Ceftazidime–avibactam was approved by the US Food and Drug Administration in 2015 to treat complicated intra-abdominal and urinary tract infections in adults and is under clinical development for treating pediatric patients.Methods:
Among 53,381 Gram-negative organisms (1 per patient) collected in 2011–2015, 8461 (15.9%) were from pediatric (≤17 years old) patients. The isolates were collected from 82 US medical centers and susceptibility tested against ceftazidime–avibactam (avibactam at fixed 4 μg/mL) and comparators by reference broth microdilution methods. Susceptibility results were stratified by patient age: ≤1 (3671 isolates); 2–5 (1900); 6–12 (1644) and 13–17 years old (1246). Enterobacteriaceae with an extended-spectrum β-lactamase (ESBL) screening-positive phenotype were evaluated by microarray-based assay for genes encoding ESBLs, KPC, NDM and transferable AmpC enzymes.Results:
Ceftazidime–avibactam inhibited >99.9% of all Enterobacteriaceae at the ≤8 μg/mL susceptible break point and was highly active against ESBL screening–positive phenotype Escherichia coli and Klebsiella pneumoniae. Overall, 83.6% of ESBL screening–positive phenotype K. pneumoniae were susceptible to meropenem. Only 1 of 4724 Enterobacteriaceae (0.02%) isolates was nonsusceptible to ceftazidime–avibactam, an Enterobacter aerogenes with a ceftazidime–avibactam minimum inhibitory concentration (MIC) value of 16 μg/mL and negative results for all β-lactamase tested.

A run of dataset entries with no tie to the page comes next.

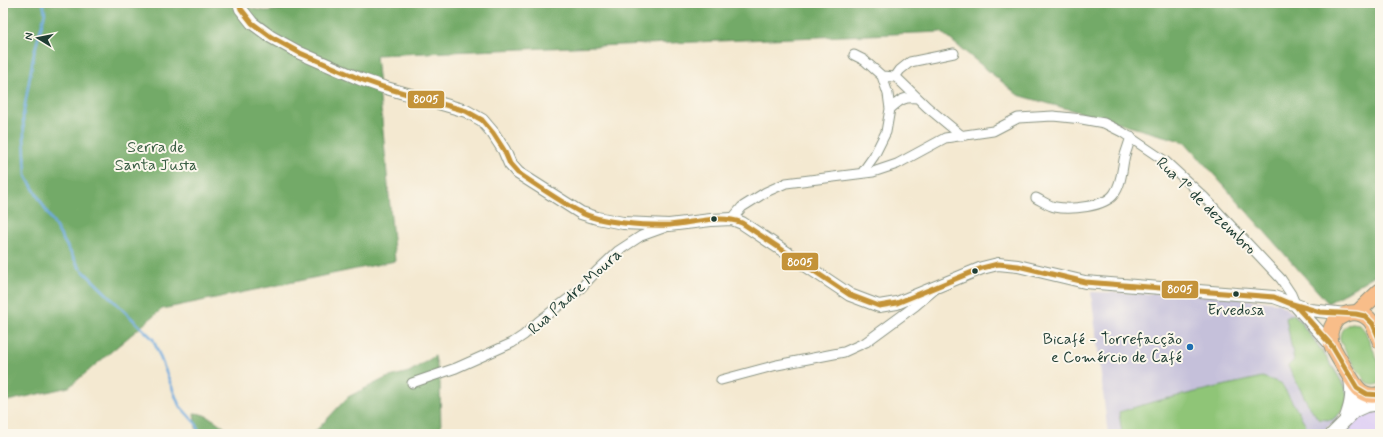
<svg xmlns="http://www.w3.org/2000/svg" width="1383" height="437" font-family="Mynerve,sans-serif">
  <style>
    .built { fill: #e2d4f3 }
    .industrial { fill: #c5c0da }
    .green { fill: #8fc577; stroke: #578156 }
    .forest { fill: #73aa68; stroke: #49744e }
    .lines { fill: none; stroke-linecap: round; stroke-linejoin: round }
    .stream { stroke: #6eabe0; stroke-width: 2.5 }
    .minor-casing { stroke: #8a9382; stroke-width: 11 }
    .tertiary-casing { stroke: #8a9382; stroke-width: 14 }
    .primary-casing { stroke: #8a9382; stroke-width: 17 }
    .minor { stroke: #fff; stroke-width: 9 }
    .tertiary { stroke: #fff; stroke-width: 12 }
    .primary { stroke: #f8bd89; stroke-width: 15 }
    .bus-1-casing { stroke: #fbf7ec; stroke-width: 8 }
    .bus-1 { stroke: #c49339; stroke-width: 5 }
    .bus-dot { fill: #1f3d34; stroke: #fbf7ec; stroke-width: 1.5 }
    .poi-dot { fill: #1f6fb2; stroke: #fbf7ec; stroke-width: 1.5 }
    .labels { text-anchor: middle; stroke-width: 4; stroke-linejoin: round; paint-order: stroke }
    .bus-label { font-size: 15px; fill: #1f3d34; stroke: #fbf7ec }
    .park-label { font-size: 16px; fill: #3b5f45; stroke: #fbf7ec }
    .street-label { font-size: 16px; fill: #1f3d34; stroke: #fbf7ec }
    .poi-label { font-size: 16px; fill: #1f3d34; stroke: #fbf7ec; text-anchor: end }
    .line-badge { stroke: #fbf7ec; stroke-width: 1.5 }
    .badge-label { font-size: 11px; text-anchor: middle; font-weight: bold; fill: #fff }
  </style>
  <rect width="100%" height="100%" fill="#fbf7ec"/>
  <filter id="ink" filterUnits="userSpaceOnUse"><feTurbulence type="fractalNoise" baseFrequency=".025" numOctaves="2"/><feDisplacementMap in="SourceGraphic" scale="8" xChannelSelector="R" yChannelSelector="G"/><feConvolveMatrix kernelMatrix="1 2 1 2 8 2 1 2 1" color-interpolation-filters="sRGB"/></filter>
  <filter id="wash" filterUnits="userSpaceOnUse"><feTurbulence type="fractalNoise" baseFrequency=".012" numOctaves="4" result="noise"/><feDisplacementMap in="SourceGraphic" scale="16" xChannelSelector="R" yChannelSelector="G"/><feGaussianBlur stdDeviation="0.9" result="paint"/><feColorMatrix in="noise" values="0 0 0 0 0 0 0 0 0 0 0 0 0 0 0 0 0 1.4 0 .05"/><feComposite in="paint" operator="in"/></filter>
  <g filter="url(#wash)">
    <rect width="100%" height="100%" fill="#f4e9d1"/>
    <!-- built -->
    <path class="built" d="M1368 412H1380V434H1343L1350 424Z"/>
    <!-- industrial -->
    <path class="industrial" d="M1091 292 1209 295 1278 303 1303 319 1350 391 1338 419 1319 434H1108Z"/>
    <!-- green -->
    <path class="green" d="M1294 314C1304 327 1349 384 1347 398 1347 409 1340 413 1332 420L1318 419 1308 404 1288 366 1294 360 1286 318Z
      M1352 323 1359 324 1365 331 1380 365V383C1374 387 1370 385 1365 381 1359 371 1342 349 1340 339 1339 331 1345 325 1352 323Z
      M1262 377 1281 383 1306 425 1302 434H1122L1119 412 1156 401Z"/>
    <!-- forest -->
    <path class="forest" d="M3 3H239C262 14 276 13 300 3H1380V272L1328 303 1185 142 1018 95 941 32 376 55 395 261 162 309 69 387 3 402Z
      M435 356 440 382 441 434H313L348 397 386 378 409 372Z
      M194 413C208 413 222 426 233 434H197Z"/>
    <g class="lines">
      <!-- stream -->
      <path class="stream" d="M43 3 45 13 34 53 23 116 26 176 79 267 153 339 179 405 197 425 199 434"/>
    </g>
  </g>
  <g filter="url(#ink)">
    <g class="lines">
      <defs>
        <path id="minor" d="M854 55 864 60 882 76 888 94 890 109 886 132 874 156 862 173
          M882 76 895 77 898 79 927 107 962 136
          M895 77 900 70 910 62 954 53
          M890 109C900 100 903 97 917 98
          M1036 198C1042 201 1049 206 1055 207 1070 210 1105 207 1114 194 1122 184 1122 167 1125 155 1127 149 1129 143 1131 137
          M732 219 742 207 766 192 786 183 873 172 897 164 945 138 993 131 1018 118 1053 116 1082 119 1104 123 1122 132 1165 161 1204 197 1281 279 1291 294 1296 306
          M721 380 777 365 844 352 866 342 915 306 934 290
          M412 383 456 368 512 343 524 335 539 321 577 292 596 272 618 251 641 236 666 227"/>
        <path id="tertiary" d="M239 3 241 9 252 23 271 37 300 53 360 79 383 87 466 111 482 120 493 133 504 150 510 164 518 173 581 213 597 218 623 223 669 225 711 220 732 219 742 223 850 295 879 306 897 303 982 268 998 264 1018 266 1085 282 1274 297 1310 310 1346 314
          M1296 306 1332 346
          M1355 411 1366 406 1380 404
          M1346 417C1352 401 1352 393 1350 377
          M1332 434 1355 411 1367 394"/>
        <path id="primary" d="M1357 313 1380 291
          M1380 341C1377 334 1375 325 1369 319 1355 306 1332 315 1330 334 1330 338 1331 343 1332 346 1337 355 1355 388 1362 392 1368 396 1374 396 1380 394"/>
      </defs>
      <!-- minor casing -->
      <use href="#minor" class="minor-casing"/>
      <!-- tertiary casing -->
      <use href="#tertiary" class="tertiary-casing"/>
      <!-- primary casing -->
      <use href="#primary" class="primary-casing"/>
      <!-- minor -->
      <use href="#minor" class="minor"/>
      <!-- tertiary -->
      <use href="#tertiary" class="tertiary"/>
      <!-- primary -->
      <use href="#primary" class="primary"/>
      <defs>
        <path id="bus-1" d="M239 3 241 9 252 23 271 37 300 53 360 79 383 87 466 111 482 120 493 133 504 150 510 164 518 173C538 186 559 201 580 212 599 223 648 226 670 225 693 223 720 214 742 223L850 295 879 306 897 303 982 268 998 264 1018 266 1085 282 1274 297 1296 306 1332 346 1357 388 1367 394 1380 395
          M1289 303 1320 312 1356 314 1365 316 1373 324 1380 341"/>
      </defs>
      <!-- bus-1 casing -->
      <use href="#bus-1" class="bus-1-casing"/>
      <!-- bus-1 -->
      <use href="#bus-1" class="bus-1"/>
    </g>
  </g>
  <!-- markers -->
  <g class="bus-dot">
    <circle cx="714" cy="219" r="3.5"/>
    <circle cx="975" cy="271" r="3.5"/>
    <circle cx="1236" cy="294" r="3.5"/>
  </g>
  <circle class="poi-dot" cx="1190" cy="347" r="4"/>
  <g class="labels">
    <!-- bus labels -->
    <g class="bus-label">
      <text x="1236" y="315">Ervedosa</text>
    </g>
    <!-- park labels -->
    <g class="park-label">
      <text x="156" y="152">Serra de<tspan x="156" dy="18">Santa Justa</tspan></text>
    </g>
    <!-- street labels -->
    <g class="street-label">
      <text transform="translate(1207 205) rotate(44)" y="6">Rua 1º de dezembro</text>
      <text transform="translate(574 291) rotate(-42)" y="6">Rua Padre Moura</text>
    </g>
    <!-- poi labels -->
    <g class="poi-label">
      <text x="1182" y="344">Bicafé - Torrefacção<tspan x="1182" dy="18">e Comércio de Café</tspan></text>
    </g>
  </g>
  <g class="line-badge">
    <rect x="407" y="90" width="38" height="19" rx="4" fill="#c49339"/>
    <rect x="781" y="252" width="38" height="19" rx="4" fill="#c49339"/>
    <rect x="1161" y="280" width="38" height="19" rx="4" fill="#c49339"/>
  </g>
  <g class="badge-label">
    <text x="426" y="103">8005</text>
    <text x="800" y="266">8005</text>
    <text x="1180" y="293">8005</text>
  </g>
  <!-- margin -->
  <rect width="1383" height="437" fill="none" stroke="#fbf7ec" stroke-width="16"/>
  <!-- north arrow -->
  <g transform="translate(38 38) rotate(280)" stroke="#fbf7ec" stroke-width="3" paint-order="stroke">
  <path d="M0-3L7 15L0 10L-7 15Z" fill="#1f3d34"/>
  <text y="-6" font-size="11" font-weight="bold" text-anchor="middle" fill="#1f3d34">N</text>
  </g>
</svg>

Ceftazidime–avibactam was very active against Pseudomonas aeruginosa (MIC50/90, 1/4 μg/mL; 99.1% susceptible), including isolates nonsusceptible to meropenem (94.0% susceptible to ceftazidime–avibactam) or piperacillin–tazobactam (91.7% susceptible) or ceftazidime (89.6% susceptible). Ceftazidime–avibactam activity against P. aeruginosa did not vary substantially among age groups (98.8%–99.3% susceptible) or year of isolation (98.5%–100.0% susceptible).Conclusions:
Ceftazidime–avibactam was very active against a large collection of Gram-negative bacilli isolated from pediatric patients, including P. aeruginosa and Enterobacteriaceae with an ESBL screening–positive phenotype and resistant to carbapenems.